_Page excerpt_:
DEFAULT_MAP_FILE = None¶: A filename for the default map. Overload this static member in derived classes.

DEFAULT_MAP_PATH = '/home/miran/.xopto/pyxopto/data/pf'¶: A directory for the precalculated default map. Overload this static member in derived classes.

PLOTSCALEFACTORX = 1.0¶

PLOTSCALEFACTORY = 1.0¶: Base class for computing maps of scattering phase function quantifiers as a function ot the scattering phase functions parameters - only for two-parametric scattering phase functions.

XLABEL = '$first parameter$'¶

YLABEL = '$second parameter$'¶

classmethod default_data_file() → str[source]¶

Creates a full filename for the default data file.

Returns: filename – Full filename of the default data file.
Return type: str

delta(param1: Optional[float] = None, param2: Optional[float] = None) → float[source]¶

Returns the values of delta=(1 - g_3)/(1 - g_1) for the scattering phase function using the specified values of the scattering phase function parameters. If one of the scattering phase function parameters is None, the full map is returned.

Parameters

param1 (float, ndarray) – Value(s) of the first parameter of the scattering phase function.
param2 (float, ndarray) – Value(s) of the second parameter of the scattering phase function.

Returns

g_p – The value(s) of delta.

Return type

float, ndarray

classmethod fromfile(filename: Optional[str] = None) → xopto.pf.util.pfmapbase.PfMap2DBase [source]¶

Loads a scattering phase function map from a file.

Parameters: filename (str) – Source file. If None load the map from the default file or create and save a new default map if a default file does not exist. Location of the default map file is defined by the DEFAULT_MAP_PATH and DEFAULT_MAP_FILE static attributes.

g(param1: Optional[float] = None, param2: Optional[float] = None, p: int = 1) → float[source]¶

Returns the value of the p-the Legendre moment for the scattering phase function using the specified values of the scattering phase function parameters. If one of the scattering phase function parameters is None, the full map is returned.

_Provided information_:
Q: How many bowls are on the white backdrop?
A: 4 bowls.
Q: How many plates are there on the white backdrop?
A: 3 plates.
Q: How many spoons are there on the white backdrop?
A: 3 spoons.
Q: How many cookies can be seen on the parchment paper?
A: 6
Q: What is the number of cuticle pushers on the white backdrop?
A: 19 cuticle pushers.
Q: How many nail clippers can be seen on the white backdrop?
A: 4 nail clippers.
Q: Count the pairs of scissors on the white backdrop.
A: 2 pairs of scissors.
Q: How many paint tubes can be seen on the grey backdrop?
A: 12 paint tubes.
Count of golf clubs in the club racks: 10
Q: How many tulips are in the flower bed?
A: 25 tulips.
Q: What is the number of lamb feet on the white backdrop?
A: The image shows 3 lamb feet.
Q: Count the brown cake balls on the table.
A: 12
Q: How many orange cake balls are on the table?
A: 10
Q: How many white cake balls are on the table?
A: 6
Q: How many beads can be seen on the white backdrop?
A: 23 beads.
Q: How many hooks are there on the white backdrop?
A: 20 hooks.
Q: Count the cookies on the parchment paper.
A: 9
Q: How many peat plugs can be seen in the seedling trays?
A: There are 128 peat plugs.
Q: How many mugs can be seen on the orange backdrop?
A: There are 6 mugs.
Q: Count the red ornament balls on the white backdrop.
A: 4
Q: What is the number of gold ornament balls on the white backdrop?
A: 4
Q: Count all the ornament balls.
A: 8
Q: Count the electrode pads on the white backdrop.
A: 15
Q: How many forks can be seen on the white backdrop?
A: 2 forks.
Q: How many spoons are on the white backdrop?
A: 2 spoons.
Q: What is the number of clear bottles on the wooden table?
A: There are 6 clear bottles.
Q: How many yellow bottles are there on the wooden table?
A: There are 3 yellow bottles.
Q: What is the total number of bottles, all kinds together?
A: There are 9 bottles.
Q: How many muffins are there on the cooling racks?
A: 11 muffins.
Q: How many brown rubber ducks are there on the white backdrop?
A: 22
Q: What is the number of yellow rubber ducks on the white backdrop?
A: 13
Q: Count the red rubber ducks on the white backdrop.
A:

_Written instruction_:
Repeat verbatim the part of the phase function map documentation above, starting at "g_p – The value(s)" and ending at "DEFAULT_MAP_FILE static attributes.".

_Answer in full_:
g_p – The value(s) of delta.

Return type

float, ndarray

classmethod fromfile(filename: Optional[str] = None) → xopto.pf.util.pfmapbase.PfMap2DBase [source]¶

Loads a scattering phase function map from a file.

Parameters: filename (str) – Source file. If None load the map from the default file or create and save a new default map if a default file does not exist. Location of the default map file is defined by the DEFAULT_MAP_PATH and DEFAULT_MAP_FILE static attributes.